Connecting people key to new app linking producers and foodservice businesses
When Erica Hughes and her family began farming in Far North Queensland, she planned on selling produce to restaurants and cafes in the region. Instead, she found herself becoming a poster girl for harnessing app technology to connect remote and rural producers with buyers.
Farmer Meets Foodie is Hughes’ way of linking producers and growers with restaurants, cafes and food businesses. A phone app and website platform which will go live in mid-2018, the idea came about after she became involved in local events and needed access to produce for seasonal menus.

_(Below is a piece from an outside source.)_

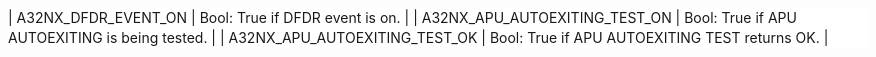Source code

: | A32NX_DFDR_EVENT_ON                                    | Bool: True if DFDR event is on.                                                                                                                                                                                                                                                                                                                                                                                                                                                                                                                                                                                                                                                                                                                                                                                                                                                                                                                                                                                                                                                                                                                                                                                                                                                                                                                                                                                                                                                                                                                                       |
| A32NX_APU_AUTOEXITING_TEST_ON                          | Bool: True if APU AUTOEXITING is being tested.                                                                                                                                                                                                                                                                                                                                                                                                                                                                                                                                                                                                                                                                                                                                                                                                                                                                                                                                                                                                                                                                                                                                                                                                                                                                                                                                                                                                                                                                                                                        |
| A32NX_APU_AUTOEXITING_TEST_OK                          | Bool: True if APU AUTOEXITING TEST returns OK.                                                                                                                                                                                                                                                                                                                                                                                                                                                                                                                                                                                                                                                                                                                                                                                                                                                                                                                                                                                                                                                                                                                                                                                                                                                                                                                                                                                                                                                                                                                        |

“Even though I knew lots of farmers, when you need a variety of ingredients, it is a massive job to determine who has what available and in season for that particular day”, she says.
“This got me thinking that there must be an easy way to connect producers and commercial foodies through modern technology.”
Linking people the key to success
Hughes says her platform is unique because it’s not just a directory of suppliers. It’s designed to foster community between buyers and sellers, using technology to bring the two together where they might not otherwise meet.
She says: “The idea is to build those relationships and to get the story of the produce from the farmer to the commercial foodie, so the customer’s being told what was produced, where it was produced, and what’s special about it.”
Barriers and technology challenges
Farmer Meets Foodie has a testing group of users currently on the platform, ahead of its public launch. Hughes says there has been a lot of interest from people looking to sign up, but there are some challenges, including the time constraints faced by workers in agriculture and food.
“Both commercial foodies and farmers are really time poor,” she says.
To address the time issue, Hughes designed the user experience to be very immediate. She says farmers can be out in a field, looking at their produce, and simply take a photo and upload it on the spot to tell buyers it’s ready to purchase.
Likewise, a chef might grab their phone while they’re developing a menu in the kitchen, and use the app to post a request for a certain ingredient while they’re thinking of it.
Another challenge in the early stages of the platform is the critical mass required to make it valuable to users.
Hughes says, “You need a certain number of people using it in a region or a state, so we are about building trust in those different communities, getting that trust going for them to feel comfortable to try the platform.”
Working towards ‘Uber for produce’
Hughes’ ultimate vision for the way Farmer Meets Foodie works is that it will connect not just producers with foodservice customers, but offer transport options so the logistics of getting food from the farm gate to customers is affordable and practical.
This extension of her original idea has come from feedback and user testing, so her next step is to get transport providers to sign up to the platform.
“When I started out, I didn’t realise transport was going to be such an issue,” she says. “What we’re working towards is a bit like an Uber for produce.
“[Users will] be able to put in, say, I want these blueberries taken from Atherton to Cairns on Tuesday, and there might be someone who’s got a refrigerated truck that does their own produce. That person would get a notification that there’s a job going in their area or their district, and if they’ve got space in their vehicle and they’re already going, they can take it.”
Linking this supply chain will ensure that farmers will have access to a much larger database than originally, and be able to service chefs with true farm fresh food.